Required work: In the records below, can you give the stretch from the line that contains "au démarchage téléphonique" through the line that contains "Solution(s) recherchée(s)" as a numbered list, with blank lines left out?
┌─ Exercise data
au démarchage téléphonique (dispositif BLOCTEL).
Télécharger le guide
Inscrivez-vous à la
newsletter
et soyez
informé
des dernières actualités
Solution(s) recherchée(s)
└─
┌─ Exercise data
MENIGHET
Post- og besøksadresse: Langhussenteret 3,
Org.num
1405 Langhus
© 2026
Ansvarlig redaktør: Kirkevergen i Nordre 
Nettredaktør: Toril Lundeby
└─
┌─ Exercise data
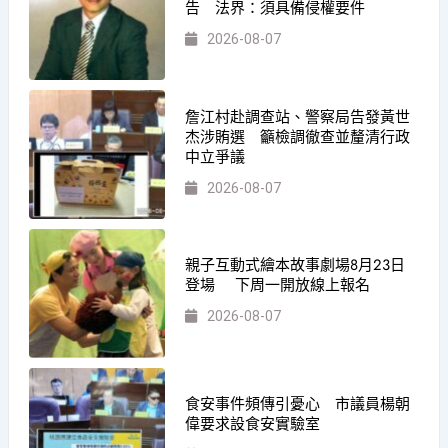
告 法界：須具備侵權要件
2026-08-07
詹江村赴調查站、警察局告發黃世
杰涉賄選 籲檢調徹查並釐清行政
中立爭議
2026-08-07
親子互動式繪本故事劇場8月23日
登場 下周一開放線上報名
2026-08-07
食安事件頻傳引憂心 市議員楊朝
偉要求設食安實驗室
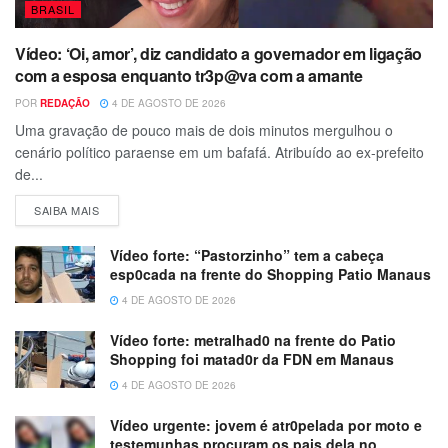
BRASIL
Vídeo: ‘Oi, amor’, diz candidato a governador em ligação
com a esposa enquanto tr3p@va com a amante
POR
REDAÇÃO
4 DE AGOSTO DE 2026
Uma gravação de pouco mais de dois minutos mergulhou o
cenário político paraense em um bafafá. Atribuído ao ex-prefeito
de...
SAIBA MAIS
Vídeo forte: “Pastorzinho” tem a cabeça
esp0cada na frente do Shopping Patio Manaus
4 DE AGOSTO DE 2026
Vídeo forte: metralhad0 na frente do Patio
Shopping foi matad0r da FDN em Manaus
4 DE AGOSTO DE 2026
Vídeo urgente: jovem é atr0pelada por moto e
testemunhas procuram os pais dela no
└─
Finished task:
1. au démarchage téléphonique (dispositif BLOCTEL).
2. Télécharger le guide
3. Inscrivez-vous à la
4. newsletter
5. et soyez
6. informé
7. des dernières actualités
8. Solution(s) recherchée(s)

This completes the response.